▶ [TEXTO PROPUESTO]:

Impacto de las voladuras

Pero los vecinos están preocupados por la destrucción de empleo más allá de Arinteiro. Prácticamente toda la zona vive de la ganadería. «Calculamos que entre Touro y O Pino podría afectar a un total de 150 puestos de trabajo», relata Quintás, integrante de la Plataforma Vecinal Mina Touro-O Pino Non. Además de las expropiaciones, la plataforma teme por las voladuras. «Se prevén seis al día y entre 9.000 y 16.000 kilos de explosivos de varios tipos, uno altamente cancerígeno y el resto muy difícil de biodegradar para la fauna acuífera», explica Quintás. La empresa rebaja las voladuras a, «como mucho, una al día» y asegura que gracias a las nuevas técnicas esta operación será casi imperceptible». La plataforma contra la mina advierte, sin embargo, de que el polvo contamina el aire con un fuerte impacto para la fauna y la flora.

La afección a los acuíferos es otro de los grandes temores. «La Defensora del Pueblo ha llamado ya la atención por el estado en el que bajan los regatos hacia el Ulla ya afectados por la antigua mina», explica Rubén Souto, portavoz de la plataforma. La nueva explotación, afirma, podría contaminar a gran escala las aguas de superficie y subterráneas con sustancias tóxicas, como el arsénico, el plomo, el cadmio, el cromo, el cianuro y el mercurio. Además, tanto el Ayuntamiento de Touro, que también ha presentado alegaciones, como los vecinos denuncian que la mina necesitará gran cantidad de agua para funcionar. Prevé captarla de diferentes manantiales de la zona poniendo en riesgo el abastecimiento a la población.

«El proyecto que presentaron está mal hecho, tiene que corregirse», asevera el alcalde de la localidad Ignacio Codesido, del PP. Pero el regidor cree que las deficiencias se pueden solucionar y reclama la reapertura de la mina para crear puestos de trabajo en el municipio. «¡Ojalá que venga! Traería riqueza al pueblo. Cuando funcionaba había mucha más vida en la zona. Si no, aquí vamos a quedar cuatro vecinos», subraya Codesido.

▶ [EJERCICIO]:
Prosiga la redacción del texto sobre la mina de Touro y O Pino desde su última frase.

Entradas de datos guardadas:

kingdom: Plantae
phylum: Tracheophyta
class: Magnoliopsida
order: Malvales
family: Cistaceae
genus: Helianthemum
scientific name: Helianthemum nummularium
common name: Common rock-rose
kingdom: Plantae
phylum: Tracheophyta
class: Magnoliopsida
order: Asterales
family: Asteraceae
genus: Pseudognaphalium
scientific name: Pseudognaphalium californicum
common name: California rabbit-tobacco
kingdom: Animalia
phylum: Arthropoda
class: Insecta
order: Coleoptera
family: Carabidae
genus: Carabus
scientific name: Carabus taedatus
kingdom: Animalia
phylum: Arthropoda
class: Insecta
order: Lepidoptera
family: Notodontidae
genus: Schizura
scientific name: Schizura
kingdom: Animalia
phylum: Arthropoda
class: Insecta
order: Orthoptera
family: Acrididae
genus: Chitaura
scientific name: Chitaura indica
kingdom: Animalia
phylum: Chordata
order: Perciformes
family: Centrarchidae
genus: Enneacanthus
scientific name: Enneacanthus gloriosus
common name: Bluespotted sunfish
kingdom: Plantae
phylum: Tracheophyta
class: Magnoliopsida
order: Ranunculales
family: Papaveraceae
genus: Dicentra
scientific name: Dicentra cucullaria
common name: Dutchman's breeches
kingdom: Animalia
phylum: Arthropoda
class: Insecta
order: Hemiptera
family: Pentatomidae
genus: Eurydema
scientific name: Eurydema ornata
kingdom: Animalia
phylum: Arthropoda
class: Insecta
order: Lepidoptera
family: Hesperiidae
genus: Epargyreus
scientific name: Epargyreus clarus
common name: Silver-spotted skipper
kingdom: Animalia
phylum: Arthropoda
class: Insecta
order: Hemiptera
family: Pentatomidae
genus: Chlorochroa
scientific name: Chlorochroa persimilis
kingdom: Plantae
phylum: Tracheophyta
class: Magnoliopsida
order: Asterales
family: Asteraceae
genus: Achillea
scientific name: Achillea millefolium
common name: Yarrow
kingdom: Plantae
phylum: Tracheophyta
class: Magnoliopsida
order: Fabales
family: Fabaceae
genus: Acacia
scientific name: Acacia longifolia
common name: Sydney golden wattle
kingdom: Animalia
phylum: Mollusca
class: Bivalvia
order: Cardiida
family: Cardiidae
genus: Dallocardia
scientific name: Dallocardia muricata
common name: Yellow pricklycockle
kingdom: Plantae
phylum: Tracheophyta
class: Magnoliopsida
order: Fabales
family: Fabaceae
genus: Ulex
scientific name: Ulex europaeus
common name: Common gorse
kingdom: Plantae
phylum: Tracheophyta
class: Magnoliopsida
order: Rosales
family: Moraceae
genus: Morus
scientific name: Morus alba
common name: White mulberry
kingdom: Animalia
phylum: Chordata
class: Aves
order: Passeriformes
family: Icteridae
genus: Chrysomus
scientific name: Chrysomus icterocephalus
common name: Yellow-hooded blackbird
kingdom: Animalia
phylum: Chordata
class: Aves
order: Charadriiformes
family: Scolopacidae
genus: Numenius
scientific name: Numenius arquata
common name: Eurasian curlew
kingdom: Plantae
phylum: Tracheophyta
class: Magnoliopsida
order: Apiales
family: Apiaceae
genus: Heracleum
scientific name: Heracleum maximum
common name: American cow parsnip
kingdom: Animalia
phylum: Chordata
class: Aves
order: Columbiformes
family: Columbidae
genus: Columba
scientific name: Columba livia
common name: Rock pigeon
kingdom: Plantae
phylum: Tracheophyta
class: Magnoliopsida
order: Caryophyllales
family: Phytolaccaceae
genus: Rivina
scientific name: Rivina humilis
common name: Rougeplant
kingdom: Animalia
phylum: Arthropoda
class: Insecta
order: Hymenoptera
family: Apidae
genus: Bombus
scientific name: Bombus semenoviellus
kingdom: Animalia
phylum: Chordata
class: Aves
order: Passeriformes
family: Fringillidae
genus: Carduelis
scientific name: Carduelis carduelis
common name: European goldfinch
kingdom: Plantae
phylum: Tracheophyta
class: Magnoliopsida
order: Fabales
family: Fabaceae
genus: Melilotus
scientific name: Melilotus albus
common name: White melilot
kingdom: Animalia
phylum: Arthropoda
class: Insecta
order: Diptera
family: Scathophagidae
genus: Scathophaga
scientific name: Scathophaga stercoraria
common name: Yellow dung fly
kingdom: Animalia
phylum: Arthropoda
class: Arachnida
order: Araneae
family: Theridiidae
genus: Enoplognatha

▶ [RESPUESTA]:
Miedo a otro Aznalcóllar

La posibilidad de que se produzca un accidente como el de Aznalcóllar flota también en el ambiente. La empresa asegura que «no se va a construir una balsa, sino un depósito completamente estanco en el que se almacenarán las arenas estériles del proceso minero, que tienen una consistencia sólida». Añade que cuando la explotación de la mina acabe su vida útil, «esta estructura se sella y restaura hasta reintegrarse en el paisaje natural». La Sociedade Galega de Historia Natural (SGHN) ha entregado uno de los 15 informes externos que solicita la Xunta de Galicia para decidir si aprueba la instalación. En él indica que el «denominado depósito de estériles temporal» es en realidad una balsa de lodos permanente que quedará situada a 250 metros de algunas de las casas de Arinteiro. El miedo a que se rompa o a que se filtre su contenido al subsuelo es la principal causa de la alarma también a 50 kilómetros de distancia.

El presidente de la Plataforma en Defensa de la Ría de Arousa, Xocas Rubido, recuerda, que esta ría «es la principal despensa» de Galicia. «Las balsas llevan una cubierta geotextil por debajo, que con el tiempo tienen fallos. En los despachos los documentos parecen perfectos, pero en la realidad hay accidentes», afirma Rubido para recordar la catástrofe ecológica que vivió Finlandia en la mina de Talvivaara en 2012. La Plataforma en Defensa de la Ría de Arousa, en la que se integran todas las cofradías de pescadores y también el Consello Regulador do Mexilón de Galicia, está promoviendo mociones en los ayuntamientos de la comarca. De momento, todos los grupos políticos de A Illa, Cambados y Rianxo han mostrado su rechazo y en las próximas semanas la cuestión se debatirá en el resto.

Entretanto, el proyecto sigue su tramitación administrativa. En la Consellería de Industria aún no han decidido si lo autorizarán. Afirman que «la administración apuesta por una minería moderna, del siglo XXI, basada en tecnologías y herramientas efectivas para evitar impactos en el medio y que suponga una oportunidad para dinamizar el rural». Actualmente, explican, se están estudiando tanto las alegaciones como los informes requeridos para adoptar una resolución. «El proyecto sólo será autorizado si cumple la legalidad vigente», concluyen.